Data in this exercise:
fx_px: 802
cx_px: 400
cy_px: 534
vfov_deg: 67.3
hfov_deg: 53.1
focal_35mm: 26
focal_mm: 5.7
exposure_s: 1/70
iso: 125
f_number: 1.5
...
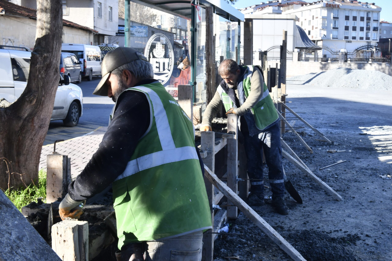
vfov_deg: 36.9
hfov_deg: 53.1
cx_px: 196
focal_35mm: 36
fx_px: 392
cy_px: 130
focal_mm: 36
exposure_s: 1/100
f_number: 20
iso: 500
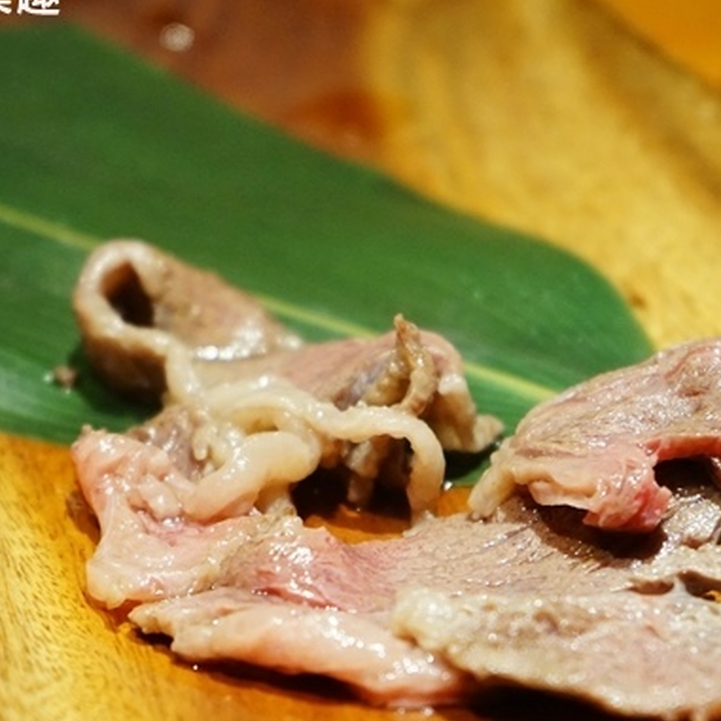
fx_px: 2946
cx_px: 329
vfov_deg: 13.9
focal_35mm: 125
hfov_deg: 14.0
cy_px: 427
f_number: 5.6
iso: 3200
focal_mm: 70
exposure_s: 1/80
--
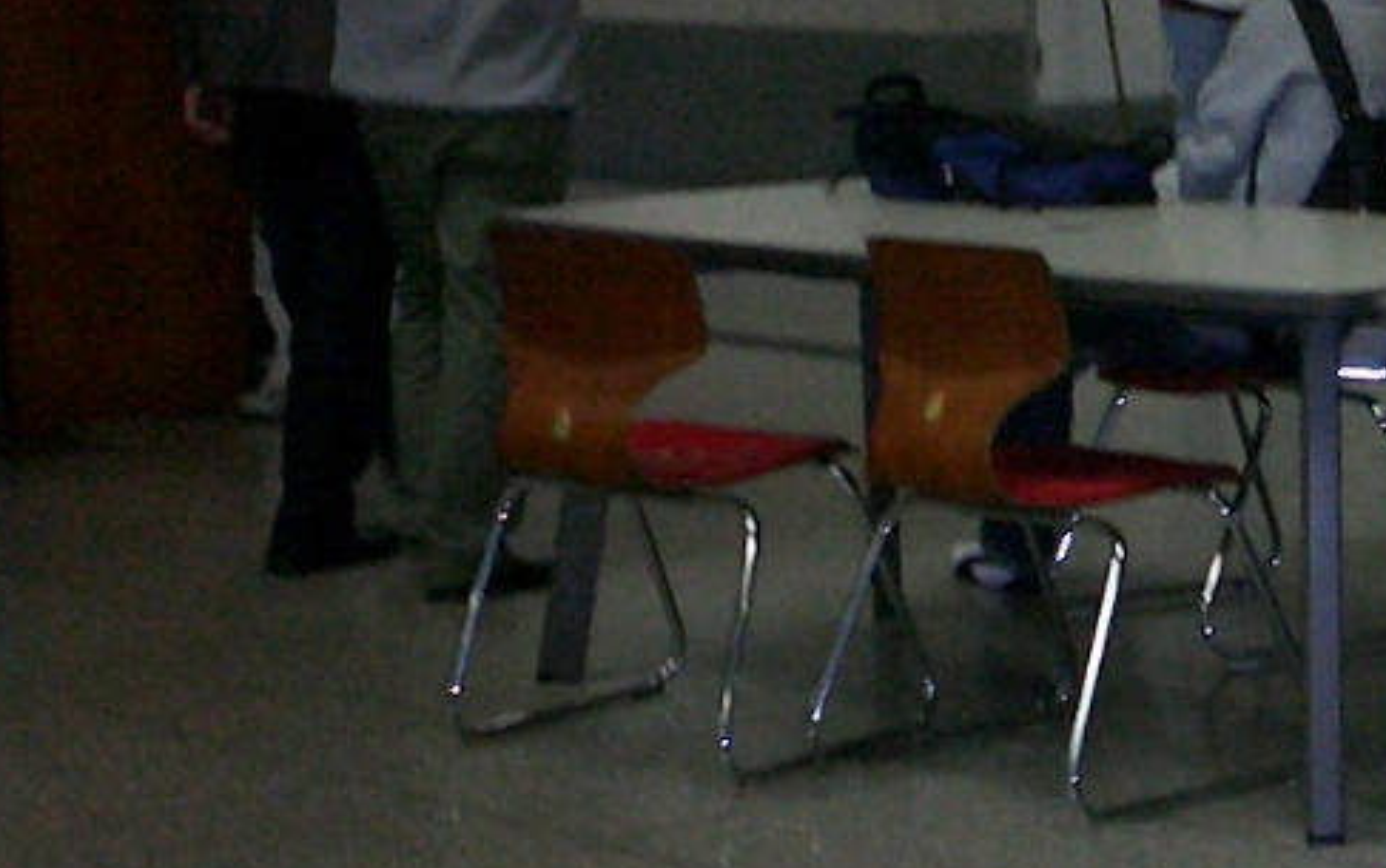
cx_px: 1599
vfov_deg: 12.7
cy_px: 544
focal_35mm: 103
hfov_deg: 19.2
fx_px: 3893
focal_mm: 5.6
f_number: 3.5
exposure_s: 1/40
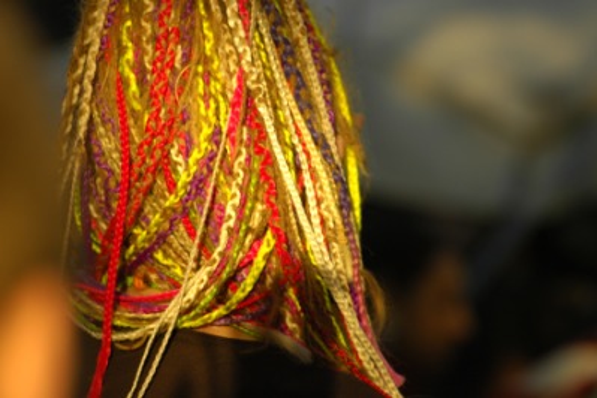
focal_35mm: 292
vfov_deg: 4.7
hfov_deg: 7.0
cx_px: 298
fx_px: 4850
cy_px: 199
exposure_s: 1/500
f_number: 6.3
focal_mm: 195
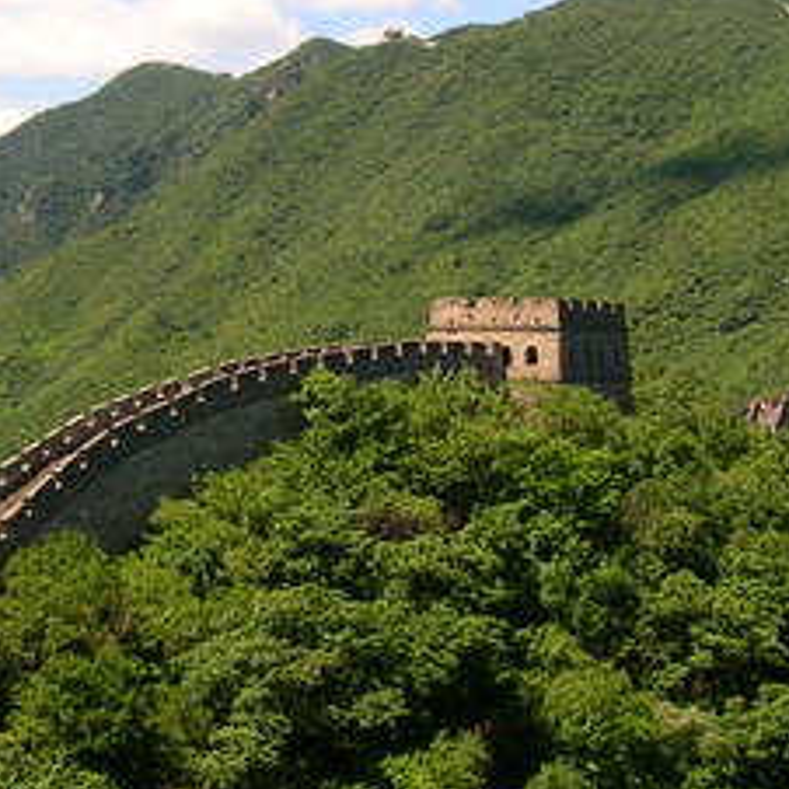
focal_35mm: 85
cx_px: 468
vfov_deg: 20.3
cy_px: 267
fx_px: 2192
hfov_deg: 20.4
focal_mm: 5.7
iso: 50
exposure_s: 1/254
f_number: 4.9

What to work on: Reproduce the data above exactly, but only the lines from the one showing "f_number: 6.3" through the one showing "f_number: 4.9", with both ends kept and the pictures left out.

Expected answer:
f_number: 6.3
focal_mm: 195
focal_35mm: 85
cx_px: 468
vfov_deg: 20.3
cy_px: 267
fx_px: 2192
hfov_deg: 20.4
focal_mm: 5.7
iso: 50
exposure_s: 1/254
f_number: 4.9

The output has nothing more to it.